Pençe gibi düşümde




Kıtalar ötesine yağmurla indik gök yüzünden.
Taştan, buz gibi duvarları olan bir ev verdiler bize, çok büyük, çok eski.
Nefeslerimiz ağırlaştı, ellerimiz uyuşuk.
Ne varsa giydik üzerimize, bodruma indik.
Az biraz kalabalıktık.

Taşlar daha da soğuk, daha da ıslaktı,
Kediler,
Tırnaklarına pıhtılaşmış kan, irin yapışmış kediler
Sinirle dolaşıyordu etrafta.
Kapılar, odalarca odalar vardı etrafta.

Ancak o şey ne idiyse  kedilerin içine girmiş olan, yaklaştı bize mahzende.
Ve irinlerle sızdı gözlerimizden içeri kedilerle.
Bakışlarımızdan geçti, girdi içimize.
Yapışıp kapanan gözlerimizle el yordamıyla bulduk,
Buz gibi taş duvarlara dokunup, nemiyle sildik yüzümüzü, yamulmuş ağızlarımızı.
Az biraz açıldı gözlerimiz.

Gecenin geçinde,
Yatarken ve dolaşır, düşünür ve düş görürken tüm taş bina,
Arkadan ve yerin altından büyük taşlar oynadı, kapıları açıldı.
Yeri büyük sular yardı,
Suyun büyük uğultusu dondurdu kulakları.
Korkudan titrer, birbirine yapışır halde bekledi sakatlanmış insanlar.
Suyun sesi susturdu insanları.

O büyük su, binanın altından, her yanından akan su
Tüm metalleri çekti insanların vücutlarından dışarı.
Dolgularını söktü dişlerinden, kemiklerini oynattı,
Sakatların platinlerini, boyunlarını kolyeleriyle,
Bileziklerini kollarıyla, parmaklarını yüzükleriyle.
Hiç kan akmadı.
Metalleriyle parçalandı herkes.

Zamanı gelince sustu su.
Çekildi.
Parmaklar, dişler yerine geldi;
Sade.
O bodruma gidildi tekrar, ıslak duvarlara dokunuldu,
Yosunlar dondurdu bedenleri.
Herkes yerin altında adaklar adadı;
Sular kabarıp, tekrar almasın canlarını diye.

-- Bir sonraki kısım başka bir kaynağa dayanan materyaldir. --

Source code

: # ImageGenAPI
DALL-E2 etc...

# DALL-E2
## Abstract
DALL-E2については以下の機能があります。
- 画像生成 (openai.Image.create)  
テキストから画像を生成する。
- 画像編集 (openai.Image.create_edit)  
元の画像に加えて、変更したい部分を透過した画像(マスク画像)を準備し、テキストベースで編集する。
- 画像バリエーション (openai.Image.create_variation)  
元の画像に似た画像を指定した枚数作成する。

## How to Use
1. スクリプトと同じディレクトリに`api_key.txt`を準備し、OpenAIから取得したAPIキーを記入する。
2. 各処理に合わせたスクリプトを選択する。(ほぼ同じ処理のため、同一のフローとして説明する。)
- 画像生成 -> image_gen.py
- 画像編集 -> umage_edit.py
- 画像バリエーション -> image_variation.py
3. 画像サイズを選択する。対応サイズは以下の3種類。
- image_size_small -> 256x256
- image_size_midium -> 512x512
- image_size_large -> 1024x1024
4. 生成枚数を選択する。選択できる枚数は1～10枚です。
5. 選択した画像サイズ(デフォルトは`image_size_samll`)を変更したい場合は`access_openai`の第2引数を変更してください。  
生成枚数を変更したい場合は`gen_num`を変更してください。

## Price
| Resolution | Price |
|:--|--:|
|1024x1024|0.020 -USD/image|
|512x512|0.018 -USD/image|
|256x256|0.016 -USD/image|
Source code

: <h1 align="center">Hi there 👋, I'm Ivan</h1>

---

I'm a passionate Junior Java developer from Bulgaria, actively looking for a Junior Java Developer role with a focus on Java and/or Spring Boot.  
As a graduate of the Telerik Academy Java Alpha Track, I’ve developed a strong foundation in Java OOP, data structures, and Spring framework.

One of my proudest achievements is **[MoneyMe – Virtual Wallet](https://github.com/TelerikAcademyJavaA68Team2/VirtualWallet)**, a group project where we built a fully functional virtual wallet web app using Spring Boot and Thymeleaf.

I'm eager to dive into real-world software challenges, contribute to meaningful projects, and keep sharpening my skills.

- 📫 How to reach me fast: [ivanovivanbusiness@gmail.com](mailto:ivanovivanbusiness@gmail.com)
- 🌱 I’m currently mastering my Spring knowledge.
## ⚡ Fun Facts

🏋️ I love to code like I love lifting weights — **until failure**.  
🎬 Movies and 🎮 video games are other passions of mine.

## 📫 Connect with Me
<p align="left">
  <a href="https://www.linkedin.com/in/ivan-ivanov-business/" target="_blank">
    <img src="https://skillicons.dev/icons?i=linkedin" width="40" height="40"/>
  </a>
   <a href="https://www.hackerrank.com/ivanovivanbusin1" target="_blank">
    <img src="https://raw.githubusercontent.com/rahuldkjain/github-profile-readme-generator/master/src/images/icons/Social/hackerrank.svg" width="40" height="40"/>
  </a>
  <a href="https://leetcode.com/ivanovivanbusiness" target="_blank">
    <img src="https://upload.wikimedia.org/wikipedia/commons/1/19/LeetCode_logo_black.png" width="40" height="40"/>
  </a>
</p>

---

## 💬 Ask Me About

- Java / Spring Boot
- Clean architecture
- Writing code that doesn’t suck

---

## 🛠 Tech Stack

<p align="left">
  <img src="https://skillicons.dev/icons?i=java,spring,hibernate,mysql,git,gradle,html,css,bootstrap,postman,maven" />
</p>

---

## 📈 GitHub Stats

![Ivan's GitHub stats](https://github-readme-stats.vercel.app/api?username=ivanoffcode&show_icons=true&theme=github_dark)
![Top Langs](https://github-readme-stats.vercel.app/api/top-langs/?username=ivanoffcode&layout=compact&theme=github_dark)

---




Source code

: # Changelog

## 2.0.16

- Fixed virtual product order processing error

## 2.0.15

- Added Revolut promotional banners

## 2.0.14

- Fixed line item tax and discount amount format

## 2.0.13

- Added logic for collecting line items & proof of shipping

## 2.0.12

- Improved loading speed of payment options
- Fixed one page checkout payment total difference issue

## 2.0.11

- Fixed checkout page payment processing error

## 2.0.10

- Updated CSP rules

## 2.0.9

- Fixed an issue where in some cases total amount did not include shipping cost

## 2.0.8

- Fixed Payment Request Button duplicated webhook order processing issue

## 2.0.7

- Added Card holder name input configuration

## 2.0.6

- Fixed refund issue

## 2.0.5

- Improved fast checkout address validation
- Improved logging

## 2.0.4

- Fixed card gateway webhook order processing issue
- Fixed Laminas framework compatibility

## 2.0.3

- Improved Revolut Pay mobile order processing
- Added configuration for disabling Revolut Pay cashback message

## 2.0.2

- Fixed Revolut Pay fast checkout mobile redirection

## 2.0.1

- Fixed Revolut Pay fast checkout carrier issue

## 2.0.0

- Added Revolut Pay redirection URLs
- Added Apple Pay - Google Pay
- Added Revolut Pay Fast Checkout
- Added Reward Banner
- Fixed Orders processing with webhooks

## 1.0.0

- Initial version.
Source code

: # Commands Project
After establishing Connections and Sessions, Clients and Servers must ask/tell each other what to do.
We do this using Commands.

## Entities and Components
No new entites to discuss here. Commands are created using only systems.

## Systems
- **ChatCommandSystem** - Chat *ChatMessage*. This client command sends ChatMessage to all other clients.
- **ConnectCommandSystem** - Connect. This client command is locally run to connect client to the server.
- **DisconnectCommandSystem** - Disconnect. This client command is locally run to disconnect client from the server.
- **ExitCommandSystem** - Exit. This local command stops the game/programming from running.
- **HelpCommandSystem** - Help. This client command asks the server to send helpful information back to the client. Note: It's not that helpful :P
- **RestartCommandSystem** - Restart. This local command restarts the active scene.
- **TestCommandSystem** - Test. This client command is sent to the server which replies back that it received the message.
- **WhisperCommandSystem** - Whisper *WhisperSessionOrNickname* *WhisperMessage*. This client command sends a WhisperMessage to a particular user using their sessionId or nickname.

Pek çok fanusun içine koyuldu eşyalar, elbiseler, metaller, kalpler,
Pelerinler, cüppeler ve kaftanlar ve sökülmüş dişler kondu.

İnsanlar anladı;
Herşey tersyüz olacak,
Herkes hakkını bulacak.
Yerin altı üstüne geldiği gibi,
Yerin altı alacak kendi canlarını geri.